At 7 p.m. local pie lovers will converge for a pie festival at the Ypsilanti Women's Literary Club (co-hosted by Slow Food Huron Valley and Growing Hope). Events are free and open to the public.
For more information, see www.sustainabletable.org/roadtrip.
Eat the Page
With home sales tanking, you need all the help you can get if you're trying unload your digs. And nothing makes a house smell better and more welcoming than the aroma of baking bread. Peter Reinhart's Whole Grain Breads: New Techniques, Extraordinary Flavor (Ten Speed Press, $35) will ease the task. Reinhart teaches baking at Johnson and Wales College and spends much of his time developing recipes and techniques for crafting artisanal breads. Beginning bakers might consider his Bread Baker's Apprentice before tackling his latest.
A Tasty Beverage
Good table wine, white or red, can be quaffed anytime. Whether a hot breeze blows through the open windows or snow gathers on the sill, Mouthes le Bihan Vieillefont is being drained somewhere nearby. It's a charmingly purple blend of Merlot, Cabernet Franc, Cabernet Sauvignon and Malbec. These are grapes hand-picked from decades-old vines grown deep and just slightly southeast of Bordeaux in Côtes de Duras clay. The result is a glass of ripe liquid fruit with gentle tannins and a serene finish that's not entirely unlike chocolate-dipped twigs. It's a bargain at $16.
It Works
Baking stones, aka pizza stones, are the shortest step to crusty bread and pizza.
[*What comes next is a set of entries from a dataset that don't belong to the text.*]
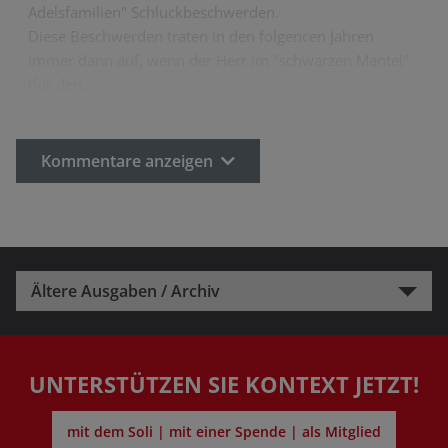
Adelsfamilien" Schluckbeschwerden.
Diese Beschwerden traten in den folgencen Jahren
immer dann auf, wenn der Herr im "schwarzen Mantel"
(für den…
Kommentare anzeigen
Ältere Ausgaben / Archiv
UNTERSTÜTZEN SIE KONTEXT JETZT!
mit dem Soli | mit einer Spende | als Mitglied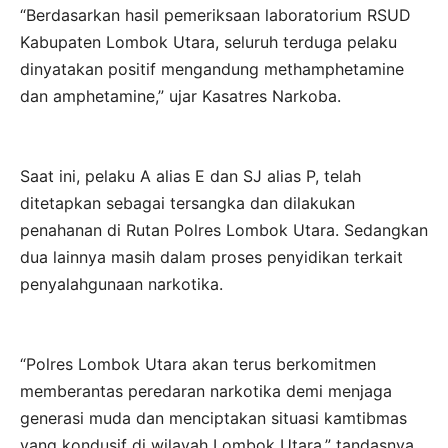
“Berdasarkan hasil pemeriksaan laboratorium RSUD
Kabupaten Lombok Utara, seluruh terduga pelaku
dinyatakan positif mengandung methamphetamine
dan amphetamine,” ujar Kasatres Narkoba.
Saat ini, pelaku A alias E dan SJ alias P, telah
ditetapkan sebagai tersangka dan dilakukan
penahanan di Rutan Polres Lombok Utara. Sedangkan
dua lainnya masih dalam proses penyidikan terkait
penyalahgunaan narkotika.
“Polres Lombok Utara akan terus berkomitmen
memberantas peredaran narkotika demi menjaga
generasi muda dan menciptakan situasi kamtibmas
yang kondusif di wilayah Lombok Utara,” tandasnya.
By preheating the porous stone in a hot oven, you are providing a heated surface that will begin to crisp the bread as soon as it is put on the surface while drawing moisture from the dough, resulting in a crunchy exterior. Get the largest one that will fit in your oven. Once you see and taste the results, you'll want more bread and larger pizzas. An inexpensive alternative is unglazed quarry tile, available in most tile stores and home improvement outlets.